**SEÇÃO DO DOCUMENTO**
Concílio de Hipona
O Concílio de Hipona, também conhecido como Sínodo de Hipona Regia, foi um concílio regional africano da Igreja Católica, realizado em 393, no qual foi estabelecido o Cânon bíblico.
Localização e participantes
Hipona (hoje Annaba) foi uma antiga cidade situada onde hoje se encontra o território da Argélia. No outono de 393, os bispos do Norte da África foram convocados à sede do episcopado, sob a liderança do bispo local, Valério, do Primaz de Cartago, Aurélio, e do então presbítero Agostinho, que assumiria o bispado três anos depois.
Visando reconquistar a unidade da Igreja – que aconteceria posteriormente graças ao carisma apologético de Agostinho[1] – Santo Aurélio de Cartago cordialmente estendeu o convite e acolheu também aos bispos donatistas[2] que, por estarem vinculados ao Antipapa Ursino, incorriam em cisma. O fato é que mais da metade dos bispos dessa região pertencia ao movimento donatista[3].
O Papa Sirício, embora diligente na administração da Igreja, não participou deste sínodo regional. No entanto, as deliberações finais foram expressamente submetidas a ele, nestes termos: «Ad confirmationem huius canonis, Ecclesia trans mare consultatur» («Sobre a confirmação deste cânon, se consultará a Igreja do outro lado do mar», ou seja, Roma). Sob seu pontificado e ainda sobre a confirmação da lista dos livros inspirados, foram realizados outros dois sínodos regionais, um em 394 e outro em 397. O Papa Sirício, por sua vez, deu particular atenção à observância do cânon pelo clero e pelo laicato.

**EXTRATOS DAS ENTRADAS**
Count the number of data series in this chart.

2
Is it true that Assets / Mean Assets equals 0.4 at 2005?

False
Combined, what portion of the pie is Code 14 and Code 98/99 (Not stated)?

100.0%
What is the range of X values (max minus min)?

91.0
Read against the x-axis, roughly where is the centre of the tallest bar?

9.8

* * *

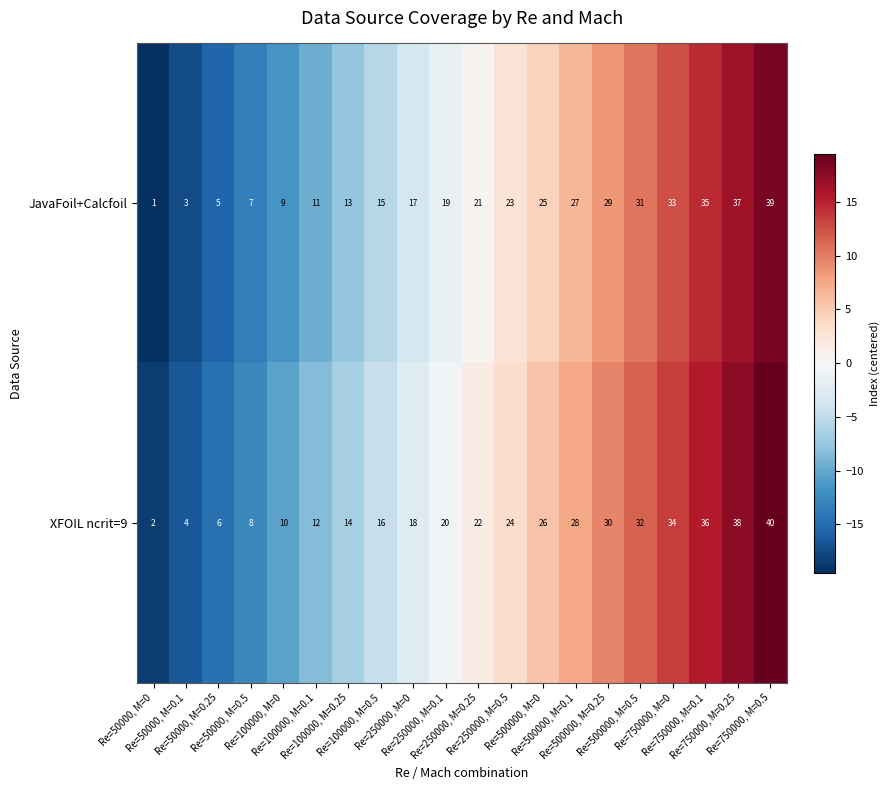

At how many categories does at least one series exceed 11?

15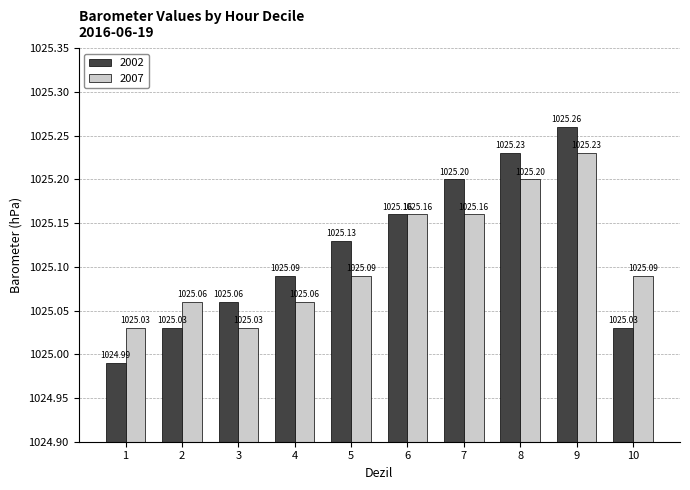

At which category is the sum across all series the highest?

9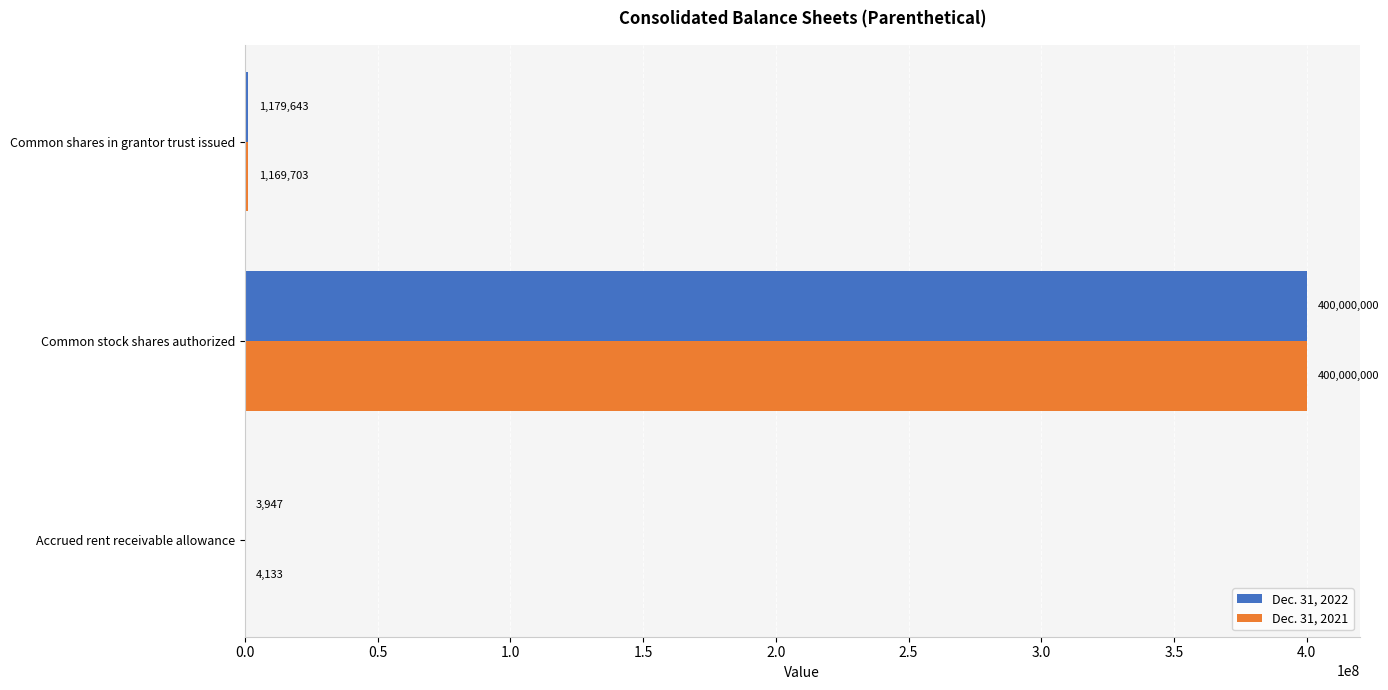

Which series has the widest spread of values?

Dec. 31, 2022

**ITEM DE TRABALHO**
Extraia integralmente o texto sobre o Concílio de Hipona e reproduza-o sem qualquer alteração.

**RESULTADO A SEGUIR**
Concílio de Hipona
O Concílio de Hipona, também conhecido como Sínodo de Hipona Regia, foi um concílio regional africano da Igreja Católica, realizado em 393, no qual foi estabelecido o Cânon bíblico.
Localização e participantes
Hipona (hoje Annaba) foi uma antiga cidade situada onde hoje se encontra o território da Argélia. No outono de 393, os bispos do Norte da África foram convocados à sede do episcopado, sob a liderança do bispo local, Valério, do Primaz de Cartago, Aurélio, e do então presbítero Agostinho, que assumiria o bispado três anos depois.
Visando reconquistar a unidade da Igreja – que aconteceria posteriormente graças ao carisma apologético de Agostinho[1] – Santo Aurélio de Cartago cordialmente estendeu o convite e acolheu também aos bispos donatistas[2] que, por estarem vinculados ao Antipapa Ursino, incorriam em cisma. O fato é que mais da metade dos bispos dessa região pertencia ao movimento donatista[3].
O Papa Sirício, embora diligente na administração da Igreja, não participou deste sínodo regional. No entanto, as deliberações finais foram expressamente submetidas a ele, nestes termos: «Ad confirmationem huius canonis, Ecclesia trans mare consultatur» («Sobre a confirmação deste cânon, se consultará a Igreja do outro lado do mar», ou seja, Roma). Sob seu pontificado e ainda sobre a confirmação da lista dos livros inspirados, foram realizados outros dois sínodos regionais, um em 394 e outro em 397. O Papa Sirício, por sua vez, deu particular atenção à observância do cânon pelo clero e pelo laicato.